***** Data shown

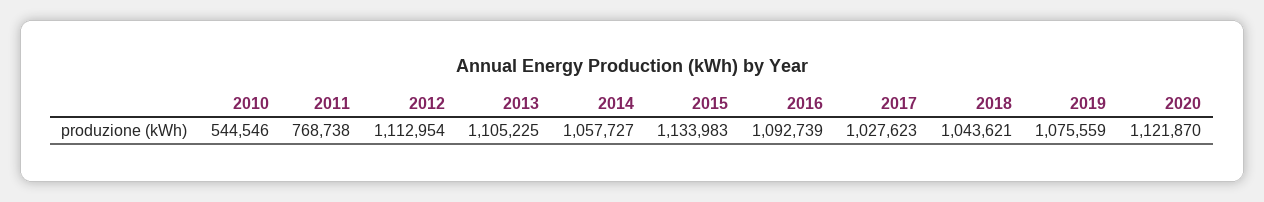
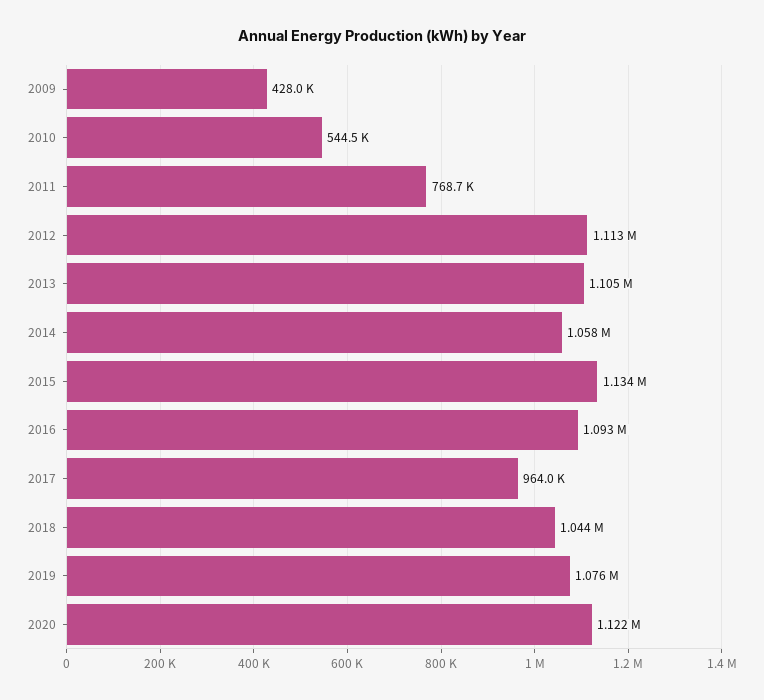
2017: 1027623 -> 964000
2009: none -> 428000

**********
***** Data shown

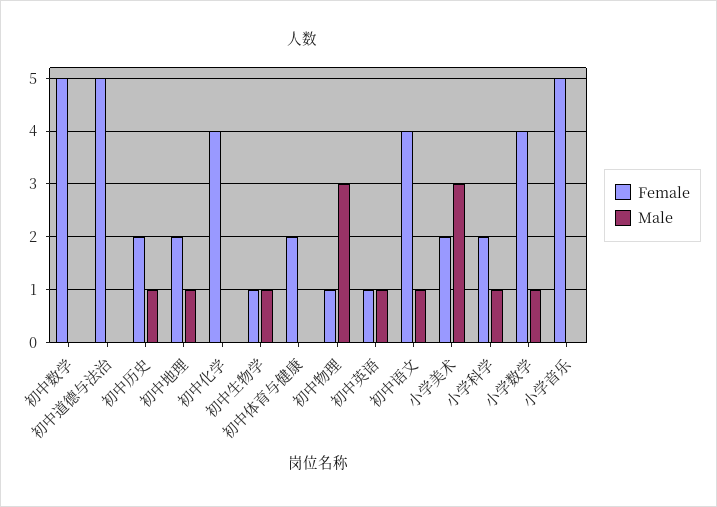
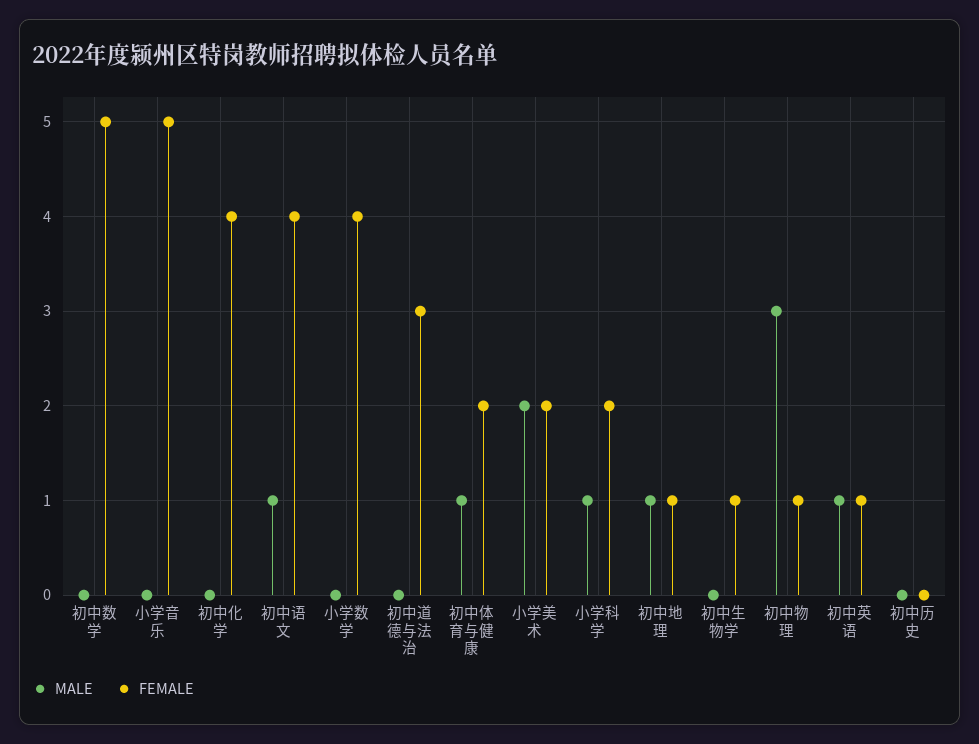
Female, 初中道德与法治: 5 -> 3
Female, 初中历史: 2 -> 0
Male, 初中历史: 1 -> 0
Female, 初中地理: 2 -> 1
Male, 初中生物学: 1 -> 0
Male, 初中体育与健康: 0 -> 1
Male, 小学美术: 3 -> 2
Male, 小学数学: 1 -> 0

**********
***** Data shown

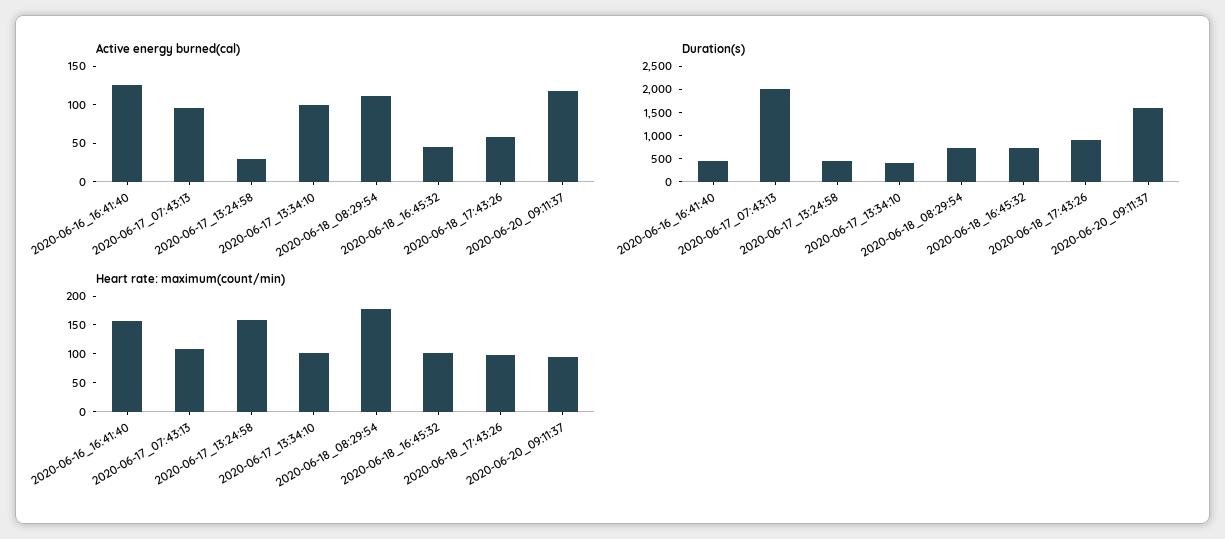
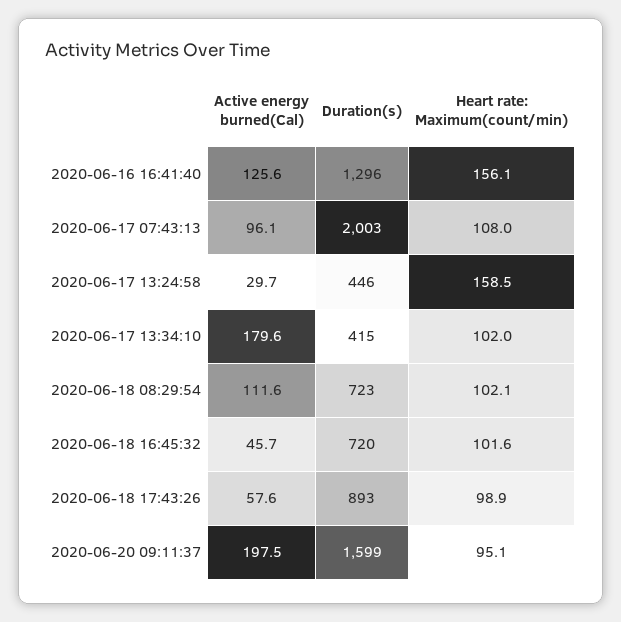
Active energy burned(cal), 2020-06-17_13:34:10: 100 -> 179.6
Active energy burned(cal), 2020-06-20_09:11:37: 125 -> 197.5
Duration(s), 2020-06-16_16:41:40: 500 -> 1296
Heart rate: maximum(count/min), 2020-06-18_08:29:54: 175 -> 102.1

**********

What to do |
Search the records for the string "burned" and return every line in which it occurs.

Exercise output |
Active energy burned(cal), 2020-06-17_13:34:10: 100 -> 179.6
Active energy burned(cal), 2020-06-20_09:11:37: 125 -> 197.5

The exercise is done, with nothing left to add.